Gastric Acid Suppression May Promote Liver Injury
Expansion of intestinal Enterococcus faecalis in mice exacerbates ethanol-induced liver disease
TUESDAY, Oct. 17, 2017 (HealthDay News) -- Based on data from mouse models and humans, a decrease in gastric acid secretion due to use of gastric acid suppressive medications seems to promote overgrowth of intestinal Enterococcus, which promotes liver disease, according to a study published online Oct. 10 in Nature Communications.
Noting that chronic liver disease is increasing in Western countries and liver cirrhosis is the 12th leading cause of death worldwide, Cristina Llorente, Ph.D., from the University of California San Diego in La Jolla, and colleagues examined the potential correlation between the increasing use of gastric acid suppressive medications and liver disease.

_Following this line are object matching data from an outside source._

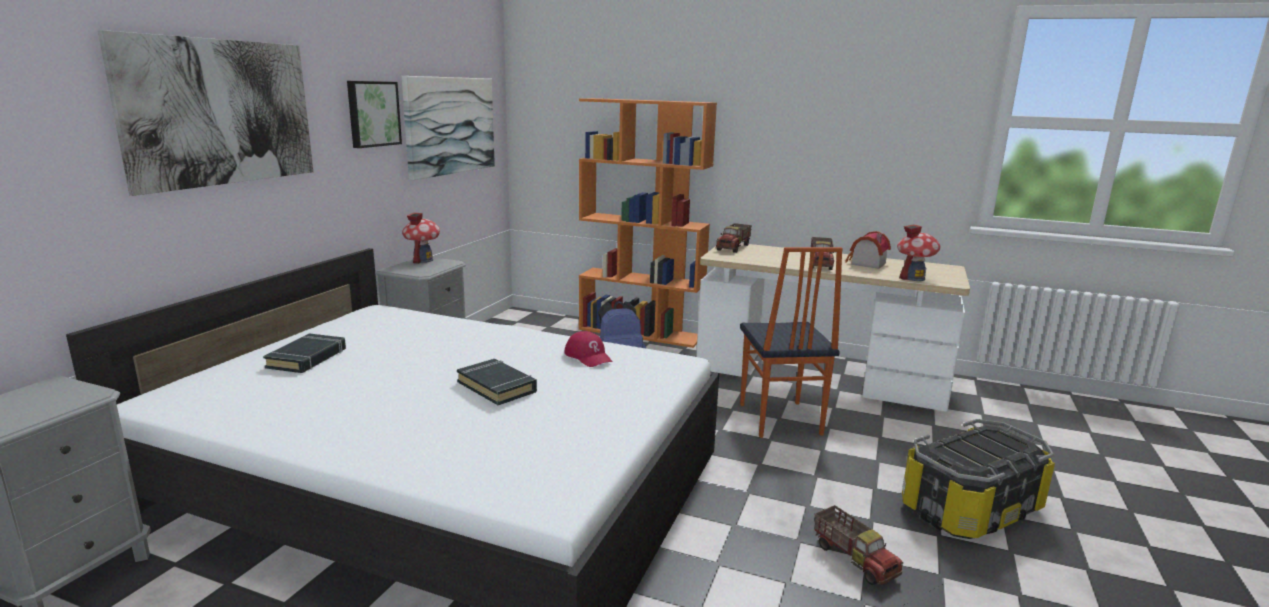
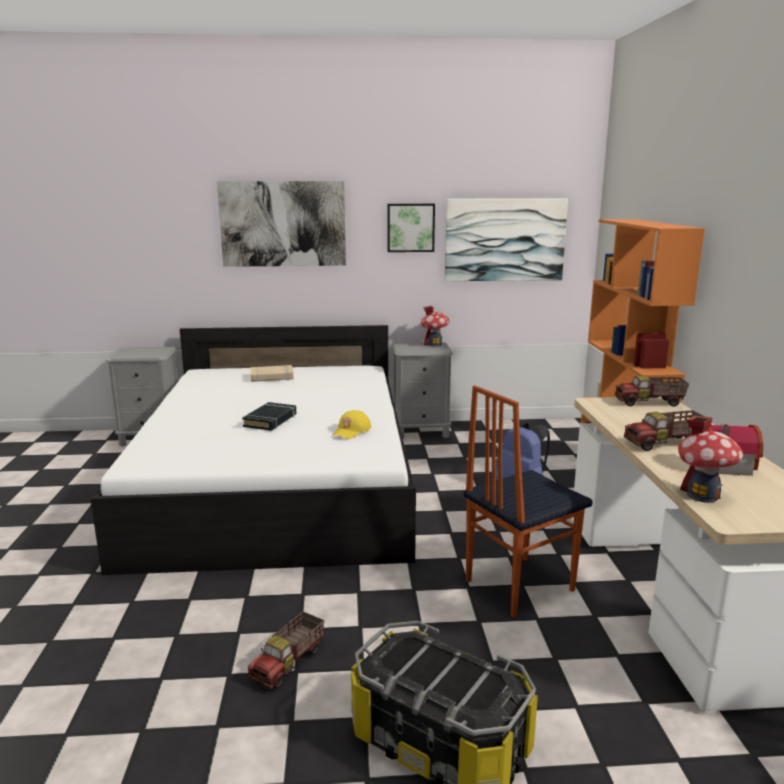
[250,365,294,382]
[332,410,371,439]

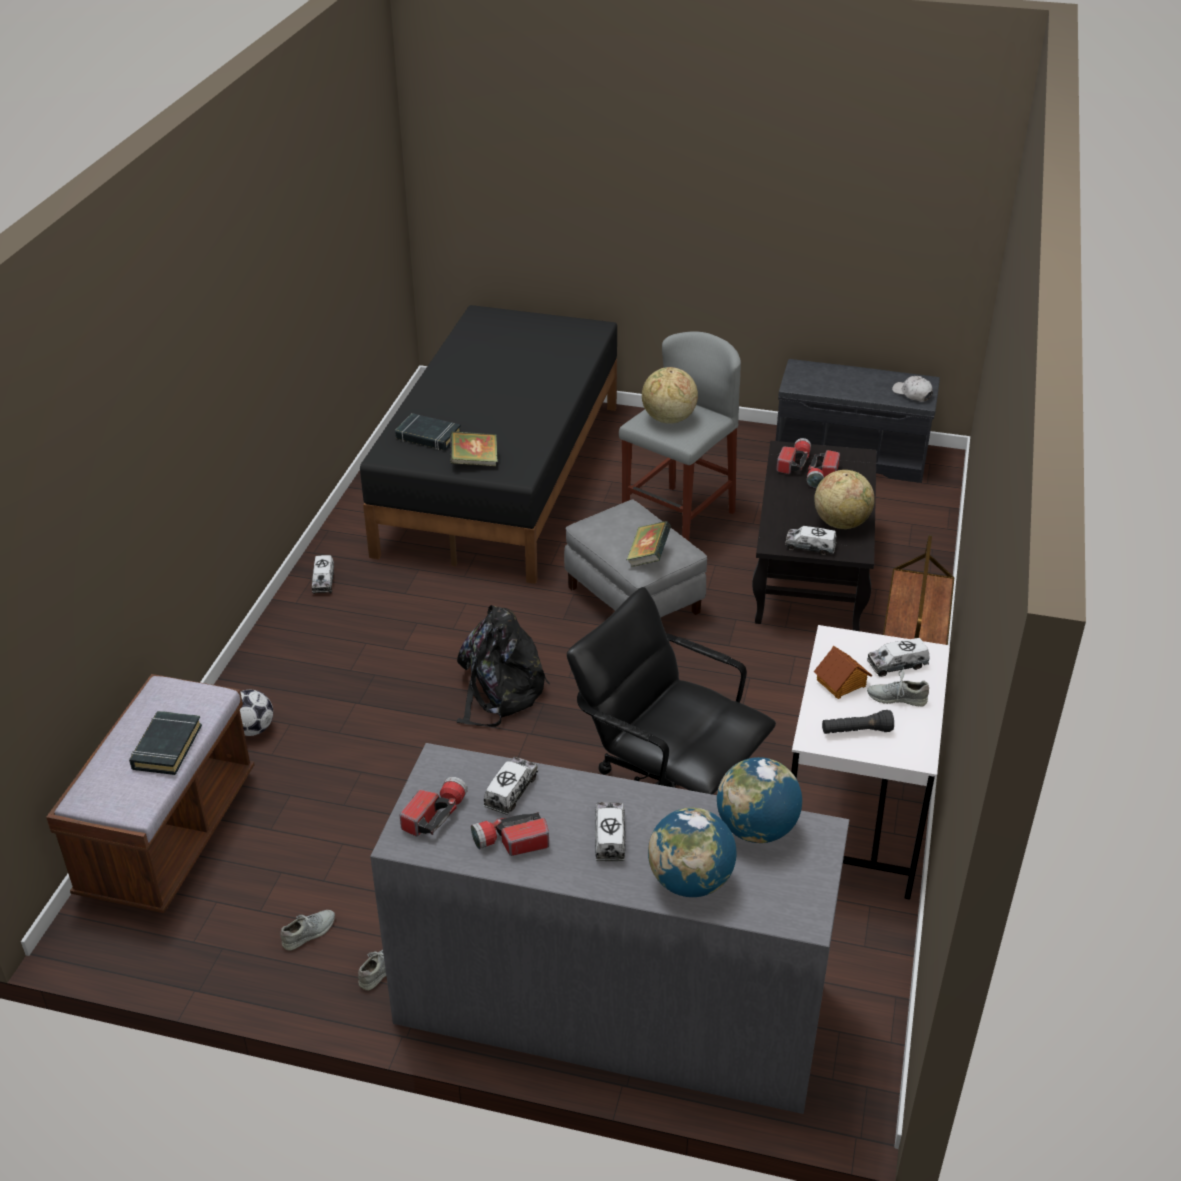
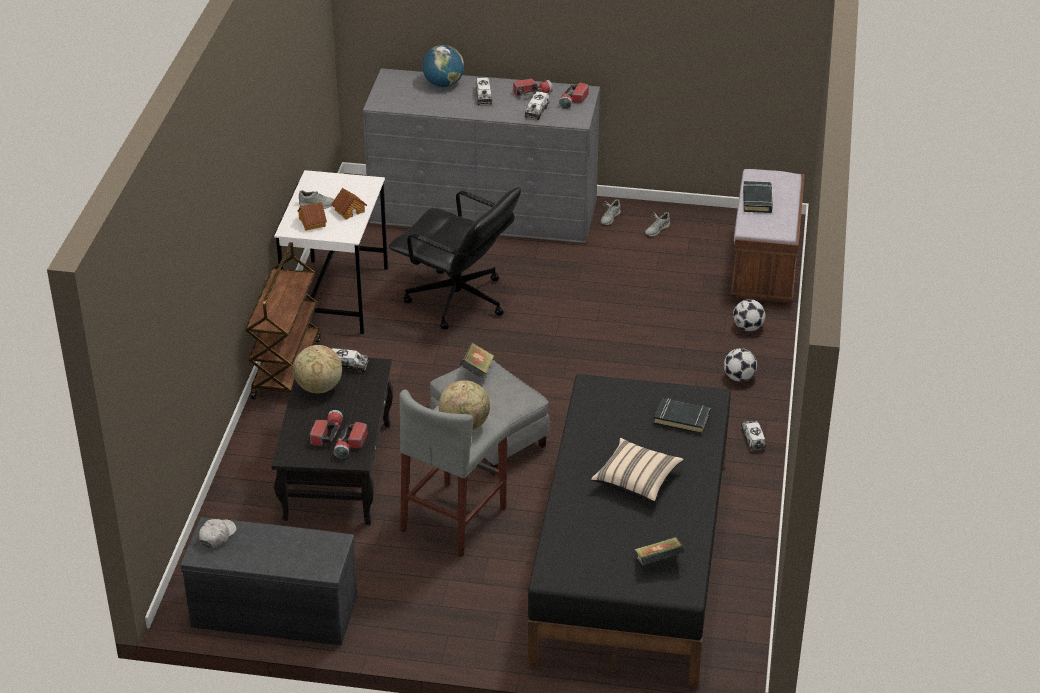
[457,605,550,727] (first image)
[717,757,802,843] (first image)
[822,710,894,734] (first image)
[591,438,684,502]
[724,348,757,382]
[635,537,685,566]
[298,202,327,231]
[199,519,237,548]

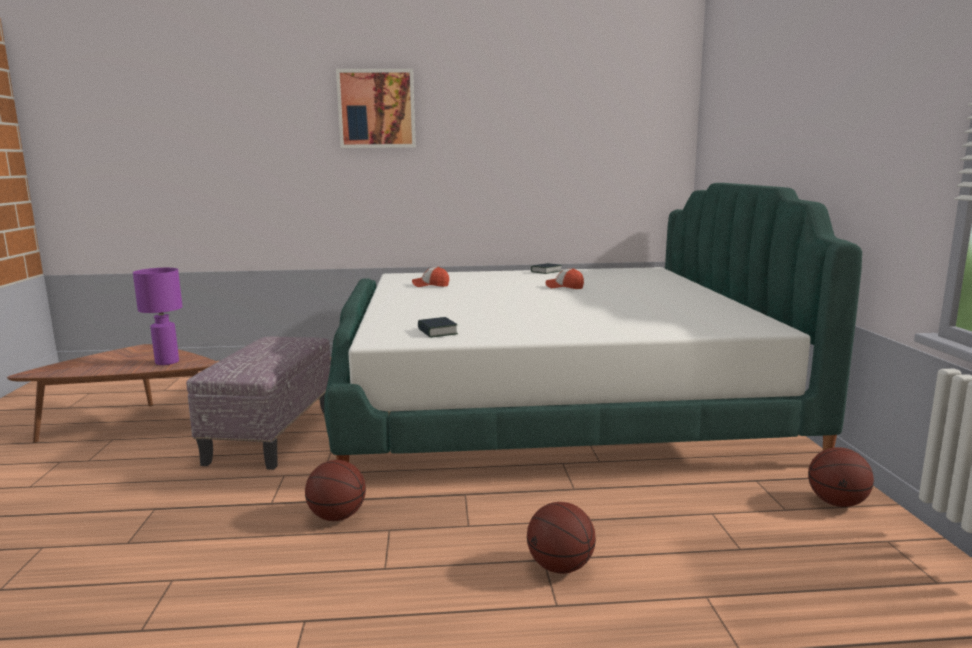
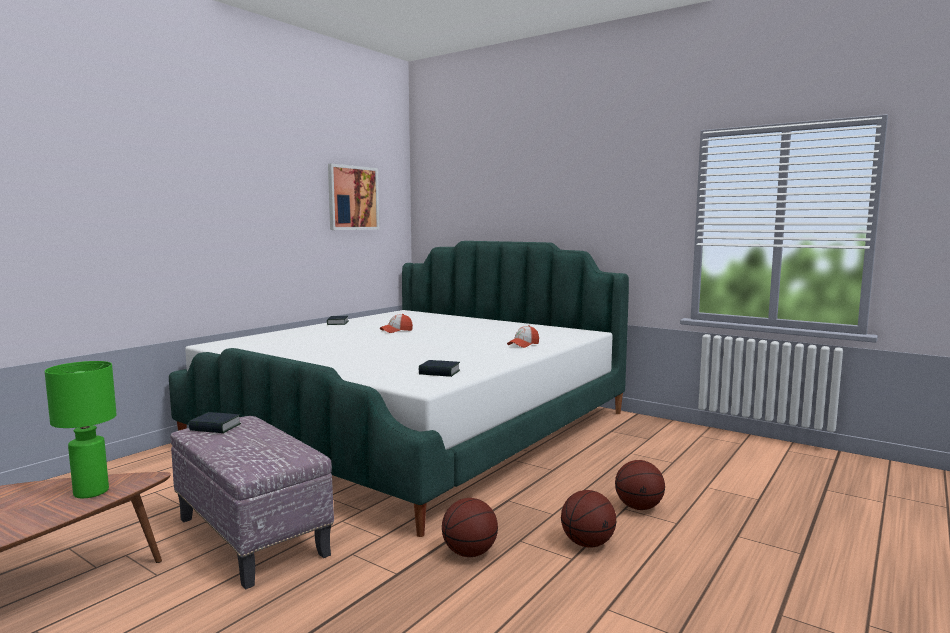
[189,412,241,433]
[328,164,379,230]
[507,325,539,348]
[561,490,616,547]
[45,361,117,498]

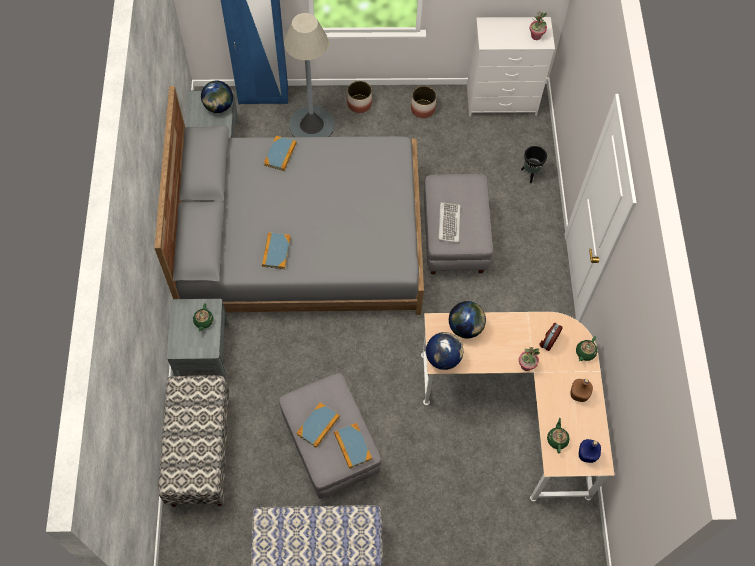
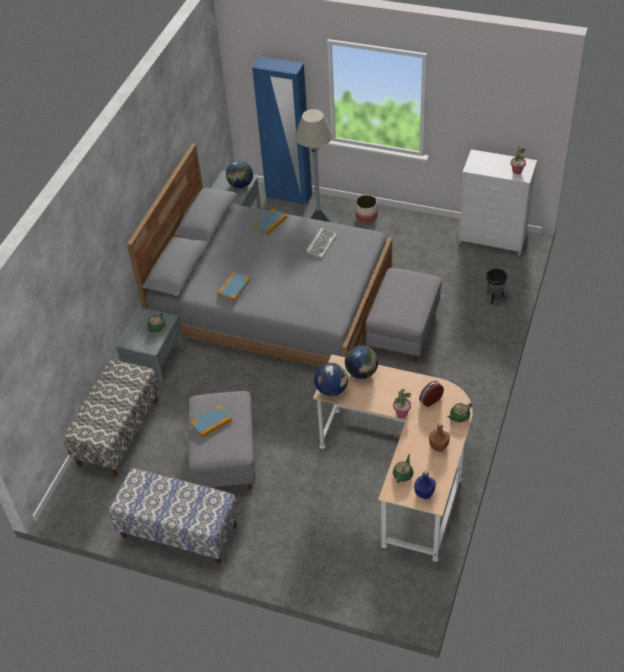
[334,423,372,469] (first image)
[411,86,437,118] (first image)
[306,228,337,258]

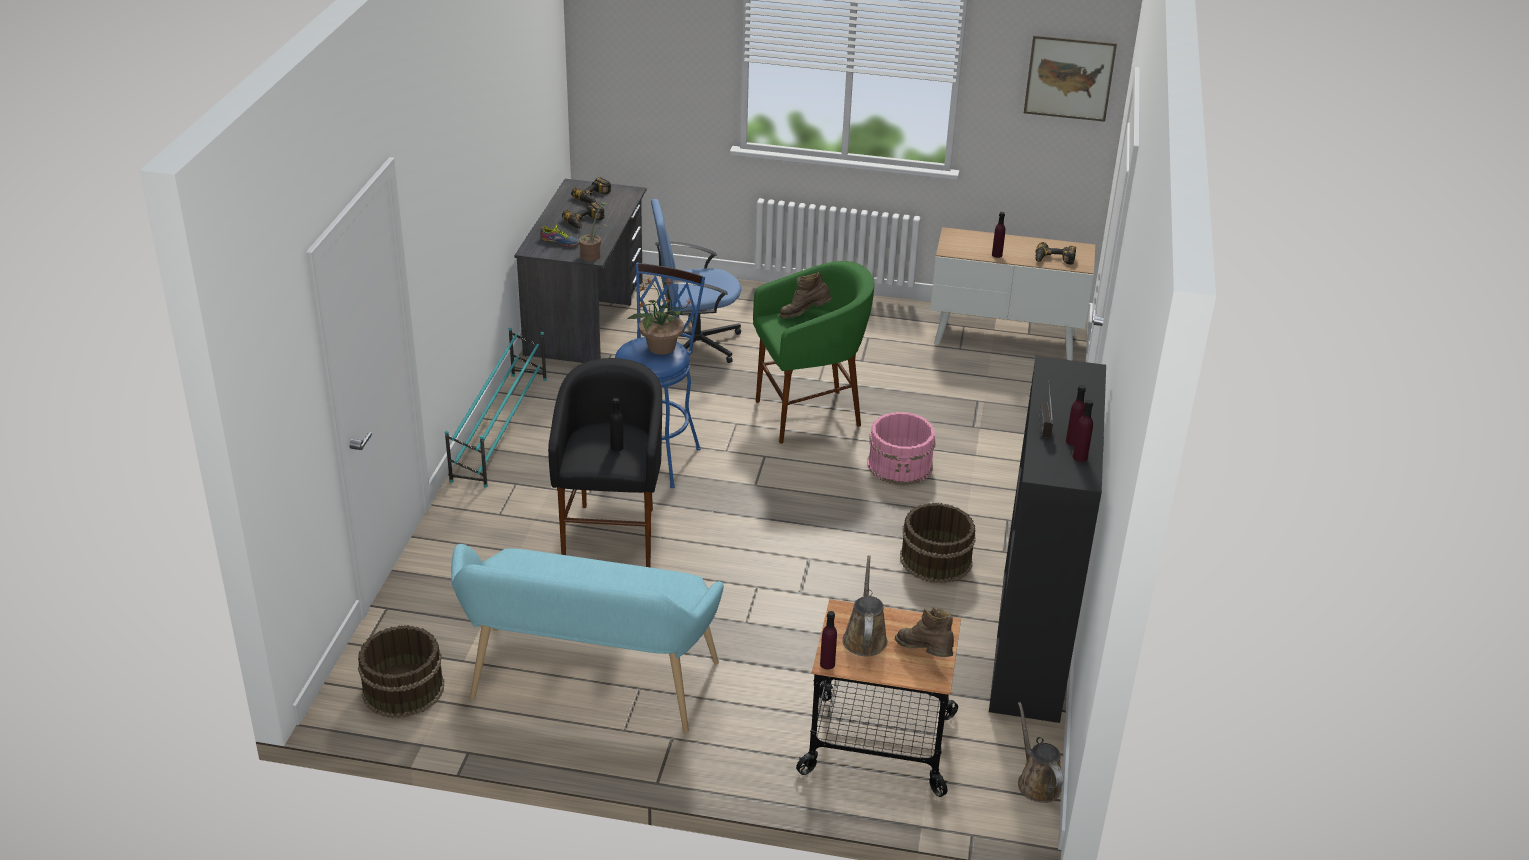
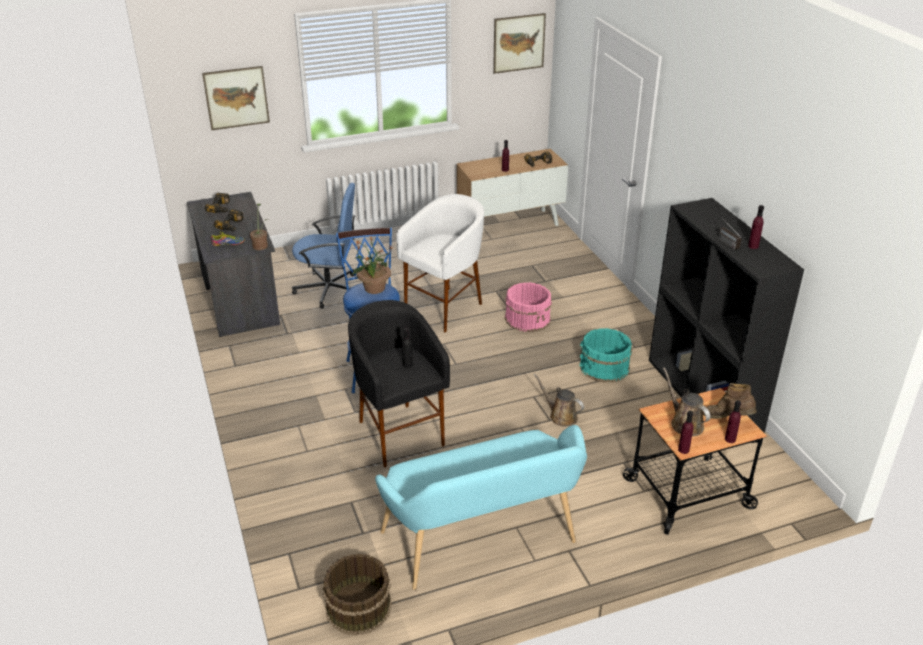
[445,328,547,488] (first image)
[779,272,832,318] (first image)
[202,66,270,130]
[533,373,584,427]
[725,400,741,443]
[396,194,484,332]
[579,328,632,383]
[292,183,355,309]

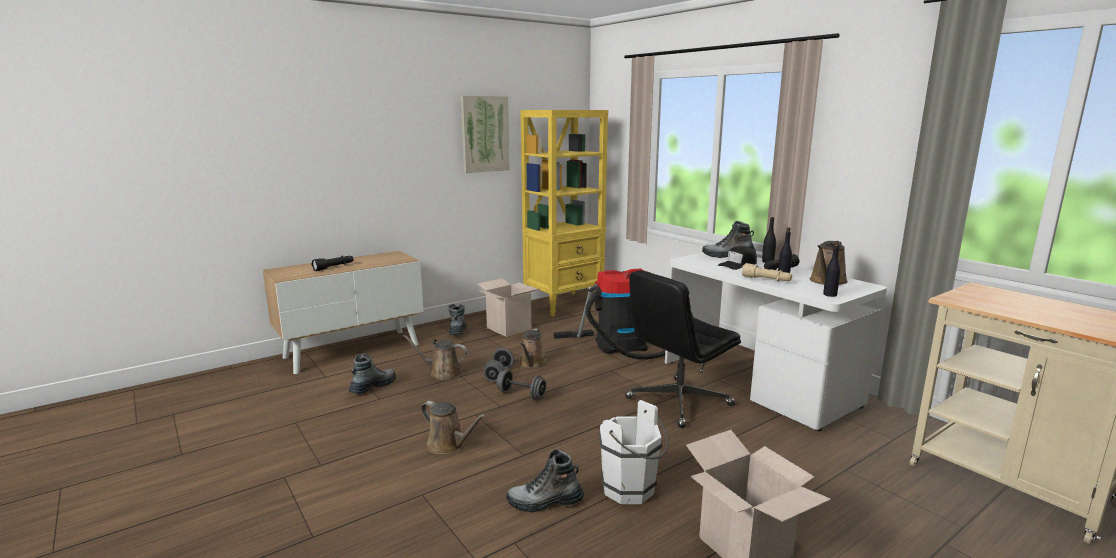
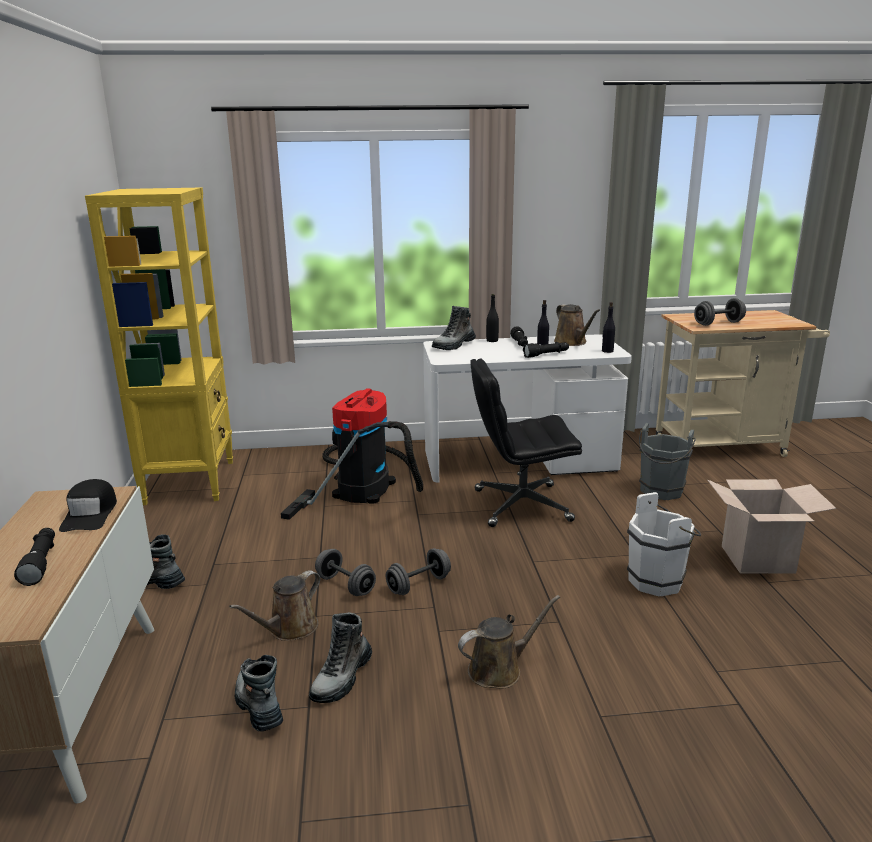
[461,96,510,173] (first image)
[477,278,540,337] (first image)
[518,328,547,369] (first image)
[639,423,696,500]
[694,298,746,326]
[309,612,372,703]
[59,479,117,532]
[523,342,569,358]
[470,358,582,527]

The researchers found that in mice, proton pump inhibitors promote progression of alcoholic liver disease, non-alcoholic fatty liver disease, and non-alcoholic steatohepatitis due to an elevation in the numbers of intestinal Enterococcus species. There was a correlation between translocating enterococci and hepatic inflammation/hepatocyte death. In mice, expansion of Enterococcus faecalis in the intestine was adequate to exacerbate ethanol-induced liver disease. Among alcohol-dependent patients, proton pump inhibitor use was associated with increased risk of developing alcoholic liver disease.
"Recent increases in the use of gastric acid-suppressive medications might contribute to the increasing incidence of chronic liver disease," the authors write.